The Third Circuit recently established a new test for determining if a joint employer relationship exists under the Fair Labor Standards Act ("FLSA"). Among other things, the FLSA requires employers to pay non-exempt employees overtime (at the rate of time and one-half) for all hours in excess of 40 hours in a workweek and defines which employees are exempt and not exempt from overtime. In pursing claims for overtime, employees (like the employees in this case) may sue not only their actual employer but other entities that they allege are joint employers and fall within the definition of employer under the FLSA.

In the instant case, assistant managers of several Enterprise Rent-A-Car locations claim they were improperly classified as exempt from overtime pay. These employees sued not only individual subsidiaries but also Enterprise Holdings, Inc. (a parent company). The Third Circuit held that the parent was not a joint employer of these plaintiffs who were employed by subsidiaries for purposes of the FLSA.

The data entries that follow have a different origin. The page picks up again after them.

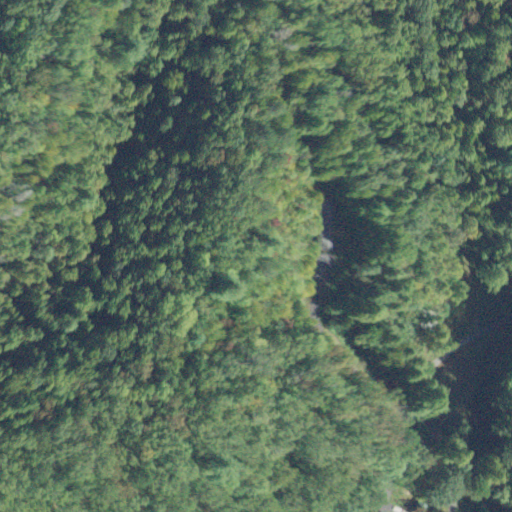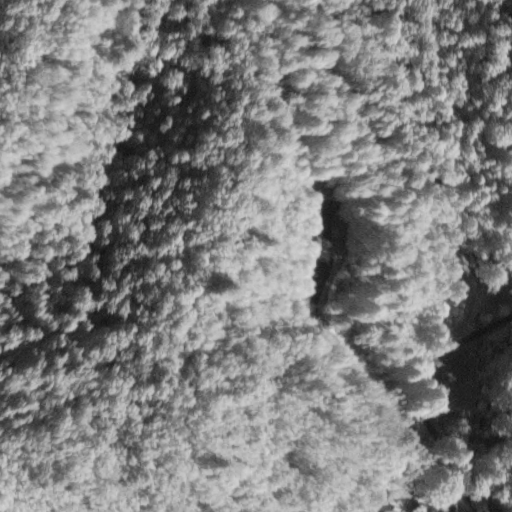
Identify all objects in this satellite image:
building: (328, 223)
building: (428, 319)
building: (426, 336)
road: (427, 386)
road: (370, 387)
road: (398, 480)
road: (456, 501)
building: (419, 506)
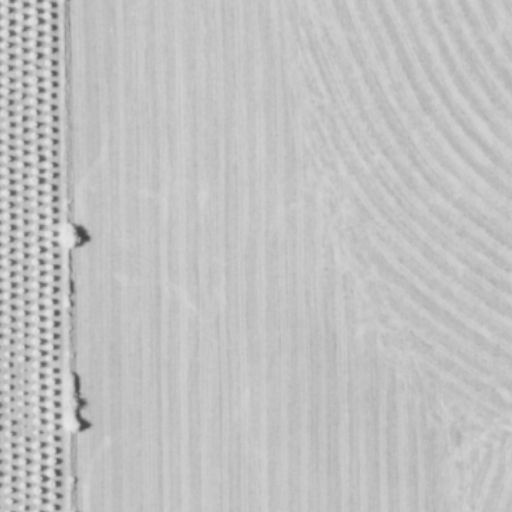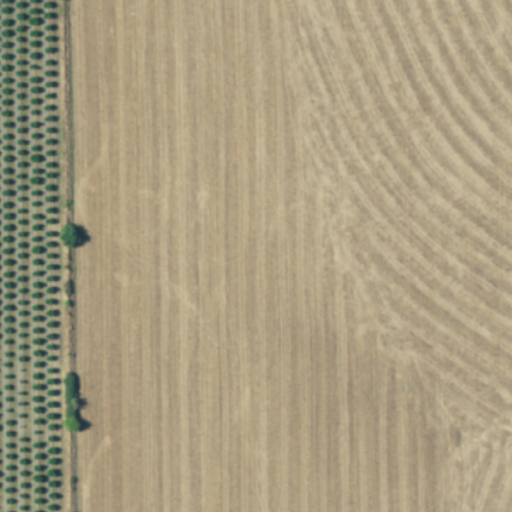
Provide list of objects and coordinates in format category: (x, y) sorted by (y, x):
crop: (256, 256)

In this landmark decision, the Third Circuit established the Enterprise Test, which for the first time clearly articulates the standard for identifying a joint employer under the FLSA. The Court suggested balancing the following non-exhaustive list to determine whether the alleged joint employer has:

  • ability to hire and fire employees;
  • ability to promulgate work assignments, rules and set conditions of employment, including compensation, benefits, and hours;
  • daily employee supervision, including employee discipline; and
  • control of employee records, including payroll, taxes, and insurance.

In applying the test to Enterprise, the Court found that a joint employment relationship did not exist, although Enterprise was the sole stockholder of 38 domestic subsidiaries. Enterprise had no authority to hire, fire, or promulgate work rules or assignments for the assistant managers. Enterprise also had no authority to set compensation, benefits, schedules or rates. Enterprise had no involvement with employee discipline or supervision and did not control employee records. Although Enterprise did provide subsidiaries with access to services and guidelines regarding business practices, insurance, reservation tools, and some human resources, the Court was not persuaded that these services established a joint employment relationship. Instead, the Court found these policies and practices to be at most suggestions, similar to advice given by a third-party consultant.

This is an important decision for employer parent companies and subsidiaries and has provided more clarity in determining if a joint employment relationship exists. Parent companies should be careful to limit the amount of control over subsidiaries or risk facing potential liability as a joint employer under the FLSA. Also, subsidiaries may not take for granted that parent companies will be automatically viewed as joint employers.